Il offrit la main à sa belle-fille, le comte Robert à Luce, et tous quatre, ainsi que le père Hélier, passèrent dans la salle du festin, tout embaumée des fleurs qui jonchaient les dalles.

Vers la fin du souper, le baron dit à lady Marjory :

« Je regrette, Madame, de n’avoir à vous offrir dans ma solitude aucun des plaisirs que vous trouvez à la cour d’Angleterre. Autrefois, quand, le roi Henri II séjournait souvent à Cherbourg, ce pays-ci était aimé des ménestrels, et ils y venaient nombreux, sûrs de trouver bon accueil dans tous les châteaux du Cotentin ; mais depuis la mort du roi Richard, depuis surtout que beaucoup de familles nobles ont mieux aimé quitter la Normandie que de se soumettre au roi de France, les chanteurs et les mimes ne viennent plus chercher fortune par ici. Je n’ai donc à vous offrir d’autre musique que celle que pourra vous faire Mlle de Brix.

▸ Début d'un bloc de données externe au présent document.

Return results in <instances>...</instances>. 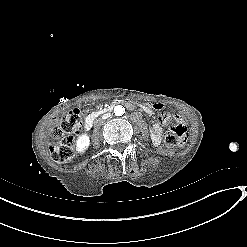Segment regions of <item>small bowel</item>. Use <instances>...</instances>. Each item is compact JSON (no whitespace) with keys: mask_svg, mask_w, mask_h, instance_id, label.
Here are the masks:
<instances>
[{"mask_svg":"<svg viewBox=\"0 0 247 247\" xmlns=\"http://www.w3.org/2000/svg\"><path fill=\"white\" fill-rule=\"evenodd\" d=\"M142 109L143 111L149 115V116H152L154 114V112H151L149 110L146 109L145 105L142 106ZM174 119L177 121V122H182L183 119L181 118V116L179 115H175L174 116ZM164 124L163 122H161L160 120L157 121L156 123H154V125L152 126V129H151V137H152V142L155 144V145H158L160 144L161 140H162V134H163V127H164Z\"/></svg>","mask_w":247,"mask_h":247,"instance_id":"obj_1","label":"small bowel"}]
</instances>
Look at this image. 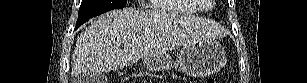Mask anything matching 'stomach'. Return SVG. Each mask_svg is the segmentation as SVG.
<instances>
[{"mask_svg":"<svg viewBox=\"0 0 307 83\" xmlns=\"http://www.w3.org/2000/svg\"><path fill=\"white\" fill-rule=\"evenodd\" d=\"M225 61V50L216 41L201 40L183 46L177 60L173 62L166 54L144 58V65L151 71H164L176 68L193 77L209 76L217 72Z\"/></svg>","mask_w":307,"mask_h":83,"instance_id":"1","label":"stomach"}]
</instances>
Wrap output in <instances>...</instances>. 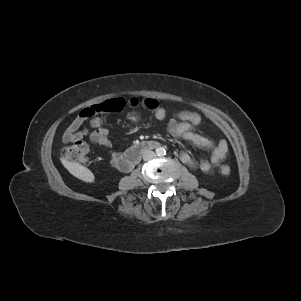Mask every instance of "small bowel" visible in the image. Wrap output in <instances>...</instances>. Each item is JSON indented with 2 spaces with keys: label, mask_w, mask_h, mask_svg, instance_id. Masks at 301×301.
Instances as JSON below:
<instances>
[{
  "label": "small bowel",
  "mask_w": 301,
  "mask_h": 301,
  "mask_svg": "<svg viewBox=\"0 0 301 301\" xmlns=\"http://www.w3.org/2000/svg\"><path fill=\"white\" fill-rule=\"evenodd\" d=\"M155 115L159 120L168 119L167 130L174 137L188 140L198 147L212 150L209 160L193 159L187 152L180 153V159L183 163L200 169L202 172L208 173L225 158L228 146L225 140L214 142L194 131V127L189 122H183L181 119L174 118L173 115L168 116L164 108L155 111ZM85 117L79 115L65 130L62 140L64 143H74L81 141L84 137H89L92 143L108 150L109 162L114 167L121 169V160L124 153L114 152L111 150L112 143L109 138V130L103 125L101 118L92 119L89 124L83 128L81 125Z\"/></svg>",
  "instance_id": "obj_1"
}]
</instances>
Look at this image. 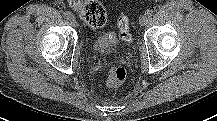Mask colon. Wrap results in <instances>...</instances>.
<instances>
[{"label": "colon", "instance_id": "1", "mask_svg": "<svg viewBox=\"0 0 217 121\" xmlns=\"http://www.w3.org/2000/svg\"><path fill=\"white\" fill-rule=\"evenodd\" d=\"M71 7L77 11L81 19L93 28L102 27L107 21V11L102 0H70ZM119 38L128 42L132 39L129 19L121 15L117 19ZM127 71L121 64L113 65L107 75V86L116 88L126 79Z\"/></svg>", "mask_w": 217, "mask_h": 121}]
</instances>
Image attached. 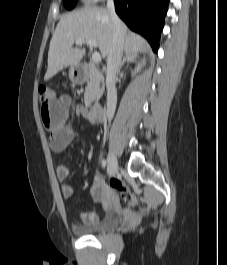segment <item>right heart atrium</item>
<instances>
[{"label":"right heart atrium","instance_id":"d8ad5b80","mask_svg":"<svg viewBox=\"0 0 227 265\" xmlns=\"http://www.w3.org/2000/svg\"><path fill=\"white\" fill-rule=\"evenodd\" d=\"M89 1H92V2H97V1H100V0H89Z\"/></svg>","mask_w":227,"mask_h":265}]
</instances>
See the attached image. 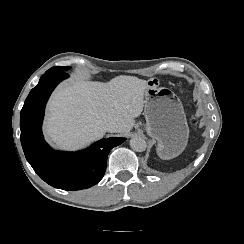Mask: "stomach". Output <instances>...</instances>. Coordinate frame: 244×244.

– Elle nous sera assurément bien plus agréable que celle des chanteurs mercenaires, dit lady Marjory.

– Allons, ma petite Luce, dit le baron, chantez-nous le lai d’Arthur. »

On apporta à la jeune fille un luth d’ébène, et elle chanta le poème, si populaire alors, de la mort d’Arthur de Bretagne assassiné par Jean sans Terre.

Ce lugubre récit et les malédictions dont le poète accablait l’assassin ne parurent pas agréer à la noble Écossaise. Elle se borna à louer la jolie voix de Luce, sans dire un mot de la musique ni des paroles, et le chapelain, se rappelant que Jean sans Terre avait été l’admirateur déclaré de lady Marjory, regretta que la ballade eût été si malencontreusement choisie.

Un silence embarrassant régna pendant quelques minutes, puis lady Marjory demanda sa harpe et proposa de faire entendre au baron de Brix un chant anglo-saxon.

« J’ai un peu oublié cette langue, dit le vieillard, mais je serai très heureux de vous entendre, Madame. »

La belle lady préluda, puis d’une voix un peu rude, mais sonore et expressive, elle chanta la Jeune Normande :

« Pourquoi pleures-tu, jeune fille, en regardant les flots ? Pourquoi regardes-tu toujours du côté du midi, vers les blanches falaises de la Normandie ? N’as-tu pas ici, dans la belle Angleterre, des châteaux, des jardins, de vertes prairies remplies de troupeaux, de beaux chevaux, des cygnes et des faucons ? Pourquoi pleures-tu en appelant le duc Rollon, qui dort depuis trois siècles dans son tombeau de Rouen ?

« – Je pleure et je regarde au delà des flots, parce que là-bas, en Normandie, est mon berceau. C’est là que j’ai grandi, là que j’étais heureuse. J’appelle le duc Rollon parce que Philippe de France nous a repris injustement la Normandie.

« Que ne suis-je un chevalier ! Je passerais la mer comme le firent jadis les fiers soldats de Rollon. Je reprendrais ces champs qu’ils ont labourés, ces villes, ces châteaux, bâtis par Leurs mains laborieuses et vaillantes, et Philippe-Auguste, tremblant dans son Louvre, m’offrirait la paix et des trésors. Je ne suis qu’une femme, mais je suis l’héritière de vingt domaines, de nombreux chevaliers aspirent à m’obtenir. Qu’ils le sachent bien, je n’épouserai que celui qui me rendra mon château de Normandie. C’est là que je suis née, c’est là que je veux aller attendre le soir de ma vie, près des tombes de mes pères, prés de la tienne, ô duc Rollon ! »

Pendant ce chant, le vieux baron avait plus d’une fois froncé le sourcil ; mais, ne voulant pas désobliger sa belle-fille, il feignit de n’avoir pas compris le sens des paroles. Il remercia la comtesse, loua sa belle voix, et, prétextant la fatigue de ses hôtes, donna le signal du repos. La prière fut dite à la chapelle, et bientôt après le couvre-feu sonna, et les lumières du château s’éteignirent avant dix heures.